Saturday 3 October 2015

PODCAST REVIEW: Using your smartphone to reshape how you see the world

This article first published in the Weekend section of The Tribune on October 2. http://www.tribune242.com/photos/galleries/2015/oct/02/10022015-weekend/

How is technology changing your life? This week's podcast review covers some of the ways that the world is transforming - for good or ill - thanks to the smartphone in your hand. 



To The Best Of Our Knowledge
The starting point of To The Best Of Our Knowledge's exploration of tech and its effects on the world is hailing a cab, getting from A to B. But rather than walking into the street and waving an arm until someone stops, instead we have a smartphone app that locates the nearest free vehicle, signals it and gives you all the information about getting to your destination that you need. A simple enough progression perhaps, but what about the knock-on effects? With such a method, in a city environment, do you need a car any more? How about the cars themselves? Do they need to be taxis? Or how about if they are private suppliers, with ratings supplied by other users, such as on eBay, to tell you who is a good driver to make use of, and who you should maybe skip? What about the workers themselves - is this what they do for a living? Or is this just one of a handful of freelance jobs that they do to create the workload that they want, in the hours that they want it?
The podcast continues by talking to one of those freelancers, a woman in her 40s with a long list of credentials who packed her old job in to work more freely. It sounds a little crazy, gone is her security and she talks of one of her first jobs being rushing snacks to a company in time for a staff party. And yet, when given the chance to reclaim security and a full-time post, she says no - because she has adapted her life to her more independent hours, even if that independence comes with insecurity.
Another guest refers to this new raft of workers as the Precariat - a whole band of workers spending hours hunting for freelance work in order to fund their more fluid, and precarious, lifestyle. The forecast is for more of this kind of work in the future - but in a global setting, that means competing for jobs with those who put in lower bids from locations with a lower cost of living, and no longer having a profession. These workers are no longer a labourer, a writer, a nurse - they are multi-taskers, jacks and jills-of-all-trades without the acknowledgement of being masters of one.
The societal effects of this change is already being seen - one correspondent notes how the increased access to commercial deliveries appears to have a relationship to the drop-off in attendance at social events and churchgoing, for example. Where next? That's the question posed - with not all answers yet clear to see - in this podcast.

Website: www.ttbook.org

Note To Self
Sticking with the theme of getting around with the help of apps, Note To Self explores travel with the aid of technology - with the company Bridj being a launch point. This is a company based in Boston, and focusing on using data to dictate where the bus routes should go. Founder Matt George reckons he can use data to figure out where people need to go in, more or less, real-time - and change the routes to fit the needs of the passengers. Here's the extra thing - Bridj has no vehicles. Rather, they work out the routes then hire actual bus companies for the wheels.
There are a whole bunch of other ways in which you can get around already thanks to apps and data from your smartphone and producer Alex Goldmark tests them out in this podcast. He tries to make a road trip to New York from Boston. Does he make it? Well, I won't spoil the listen - but his journey certainly shows the variety of ways that are already here, and that will surely only grow in the future.
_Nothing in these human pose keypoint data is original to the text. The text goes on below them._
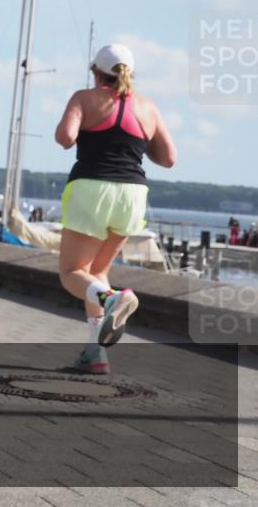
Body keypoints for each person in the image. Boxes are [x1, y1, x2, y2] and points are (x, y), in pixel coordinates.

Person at [55, 44, 176, 374]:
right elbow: (168, 158)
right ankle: (96, 355)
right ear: (129, 75)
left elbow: (64, 137)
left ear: (96, 72)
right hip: (133, 194)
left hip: (92, 188)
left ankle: (111, 300)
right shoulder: (147, 107)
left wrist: (83, 123)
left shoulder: (85, 98)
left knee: (71, 274)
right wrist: (135, 140)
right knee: (97, 274)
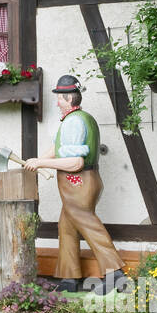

Website: http://www.wnyc.org/story/tech-transportation-bridj-boston/

Slack Variety Pack
Staying with technology, recently here in The Bahamas there have been rules discussed for the use of drones. But here, we have a discussion about the use of drones in perhaps an unexpected way, by farmers. Farmers spend a lot of time on their land - an awful lot, and that takes time. Drones are the flavour of the month in the farming industry at present, because it takes that time back. Rather than having to walk a field, check the livestock, check the state of the crops and fencing, etc, a drone can take the time out of that. As one farmer says, you can just send a drone out flying over the land, download the information to your iPad, even see from the drone information if a cow is having trouble having a calf - and a lot faster than you would have discovered that if you had to walk the entireity of your lands. Another farmer estimates a 45-minute walk checking the land can be done in ten minutes using a drone. The range of uses is only just being discovered - as long as legislation lets the forward thinking make the most of those possibilities.